> **Records for the exercise**
_ _ _ _
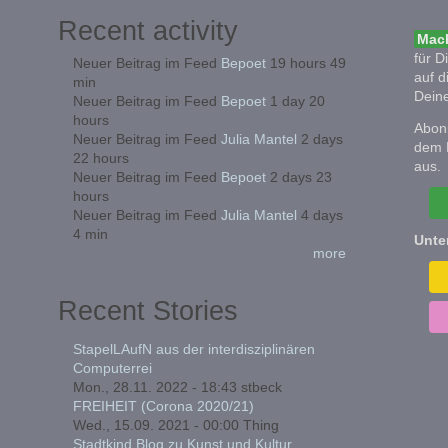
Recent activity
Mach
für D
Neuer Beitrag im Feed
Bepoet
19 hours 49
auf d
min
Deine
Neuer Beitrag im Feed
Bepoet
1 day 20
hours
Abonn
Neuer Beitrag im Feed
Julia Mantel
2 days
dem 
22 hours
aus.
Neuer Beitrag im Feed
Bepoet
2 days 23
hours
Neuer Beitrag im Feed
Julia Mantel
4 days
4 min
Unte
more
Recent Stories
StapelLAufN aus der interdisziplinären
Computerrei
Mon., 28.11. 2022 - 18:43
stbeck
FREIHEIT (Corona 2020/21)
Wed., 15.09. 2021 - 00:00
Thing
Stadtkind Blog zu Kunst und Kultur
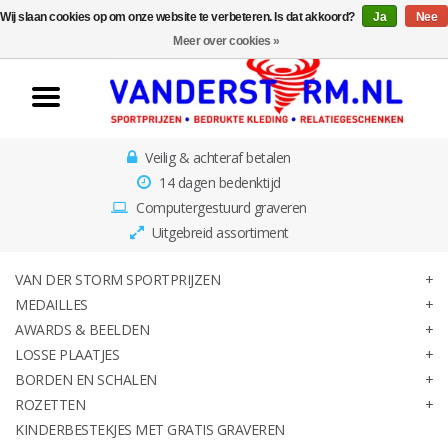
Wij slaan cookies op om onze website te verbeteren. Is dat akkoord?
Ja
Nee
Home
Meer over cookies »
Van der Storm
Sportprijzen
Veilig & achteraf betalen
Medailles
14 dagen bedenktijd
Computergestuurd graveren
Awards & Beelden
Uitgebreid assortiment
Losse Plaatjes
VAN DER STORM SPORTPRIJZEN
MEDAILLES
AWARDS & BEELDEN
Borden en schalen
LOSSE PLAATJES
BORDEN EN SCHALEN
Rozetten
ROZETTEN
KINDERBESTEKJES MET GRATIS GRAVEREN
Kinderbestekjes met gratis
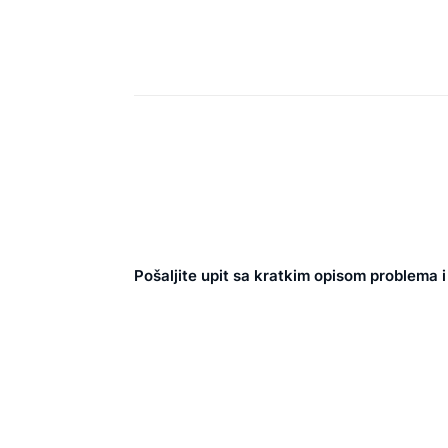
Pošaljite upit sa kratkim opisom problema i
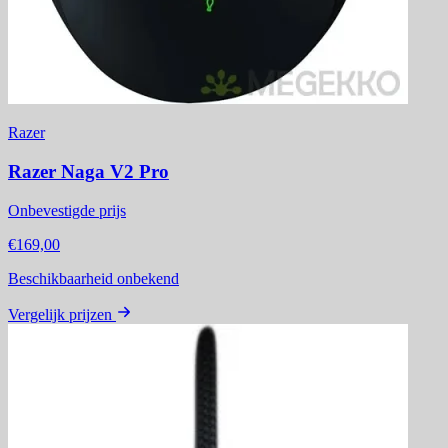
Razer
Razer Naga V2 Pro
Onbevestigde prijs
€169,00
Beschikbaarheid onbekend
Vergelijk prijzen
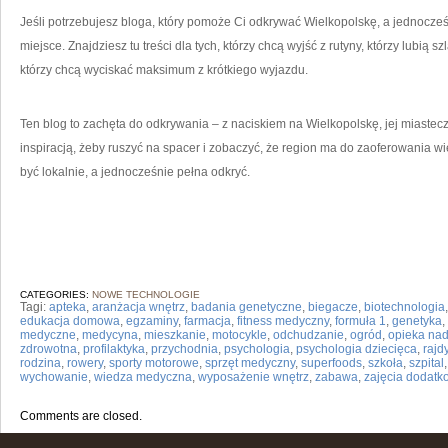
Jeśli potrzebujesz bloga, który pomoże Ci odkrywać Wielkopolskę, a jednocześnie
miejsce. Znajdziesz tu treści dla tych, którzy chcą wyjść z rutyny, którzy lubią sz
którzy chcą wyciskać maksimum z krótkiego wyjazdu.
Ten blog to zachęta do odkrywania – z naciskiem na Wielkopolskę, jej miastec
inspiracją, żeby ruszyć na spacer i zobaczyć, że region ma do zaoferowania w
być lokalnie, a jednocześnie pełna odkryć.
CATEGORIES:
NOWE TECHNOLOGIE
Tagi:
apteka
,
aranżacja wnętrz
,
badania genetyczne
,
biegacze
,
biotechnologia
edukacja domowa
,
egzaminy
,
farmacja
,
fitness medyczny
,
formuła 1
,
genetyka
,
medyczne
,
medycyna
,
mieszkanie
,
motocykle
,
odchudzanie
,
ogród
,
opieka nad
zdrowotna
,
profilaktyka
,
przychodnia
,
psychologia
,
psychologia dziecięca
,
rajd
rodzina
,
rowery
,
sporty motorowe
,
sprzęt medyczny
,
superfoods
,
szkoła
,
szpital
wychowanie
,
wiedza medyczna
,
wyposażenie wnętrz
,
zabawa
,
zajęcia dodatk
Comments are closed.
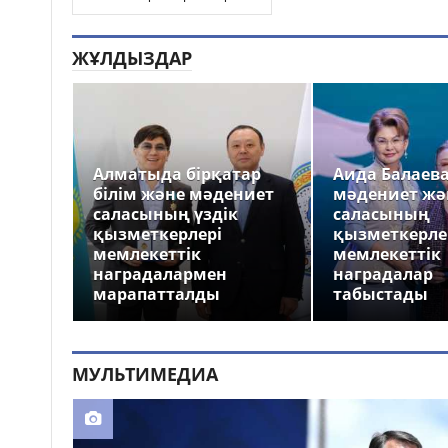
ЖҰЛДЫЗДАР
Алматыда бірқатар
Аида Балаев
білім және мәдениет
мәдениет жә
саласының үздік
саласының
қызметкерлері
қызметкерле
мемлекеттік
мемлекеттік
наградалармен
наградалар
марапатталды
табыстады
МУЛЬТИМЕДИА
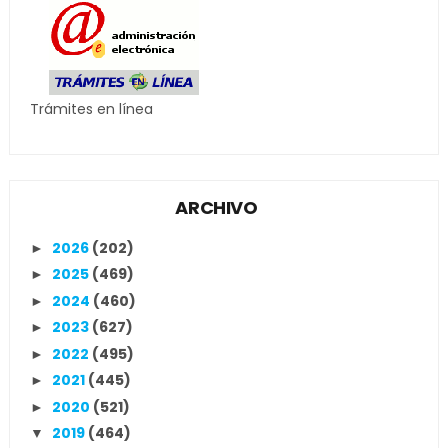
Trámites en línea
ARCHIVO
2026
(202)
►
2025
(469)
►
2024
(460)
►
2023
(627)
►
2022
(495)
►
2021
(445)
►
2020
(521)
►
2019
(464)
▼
_ _ _ _
> **About this task**
Pictures stay out; output the lines from the top of the listing above through the line containing "którzy chcą wyciskać", exactly as they stand.

> **Exercise response**
Recent activity
Mach
für D
Neuer Beitrag im Feed
Bepoet
19 hours 49
auf d
min
Deine
Neuer Beitrag im Feed
Bepoet
1 day 20
hours
Abonn
Neuer Beitrag im Feed
Julia Mantel
2 days
dem 
22 hours
aus.
Neuer Beitrag im Feed
Bepoet
2 days 23
hours
Neuer Beitrag im Feed
Julia Mantel
4 days
4 min
Unte
more
Recent Stories
StapelLAufN aus der interdisziplinären
Computerrei
Mon., 28.11. 2022 - 18:43
stbeck
FREIHEIT (Corona 2020/21)
Wed., 15.09. 2021 - 00:00
Thing
Stadtkind Blog zu Kunst und Kultur
Wij slaan cookies op om onze website te verbeteren. Is dat akkoord?
Ja
Nee
Home
Meer over cookies »
Van der Storm
Sportprijzen
Veilig & achteraf betalen
Medailles
14 dagen bedenktijd
Computergestuurd graveren
Awards & Beelden
Uitgebreid assortiment
Losse Plaatjes
VAN DER STORM SPORTPRIJZEN
MEDAILLES
AWARDS & BEELDEN
Borden en schalen
LOSSE PLAATJES
BORDEN EN SCHALEN
Rozetten
ROZETTEN
KINDERBESTEKJES MET GRATIS GRAVEREN
Kinderbestekjes met gratis
Pošaljite upit sa kratkim opisom problema i
Razer
Razer Naga V2 Pro
Onbevestigde prijs
€169,00
Beschikbaarheid onbekend
Vergelijk prijzen
Jeśli potrzebujesz bloga, który pomoże Ci odkrywać Wielkopolskę, a jednocześnie
miejsce. Znajdziesz tu treści dla tych, którzy chcą wyjść z rutyny, którzy lubią sz
którzy chcą wyciskać maksimum z krótkiego wyjazdu.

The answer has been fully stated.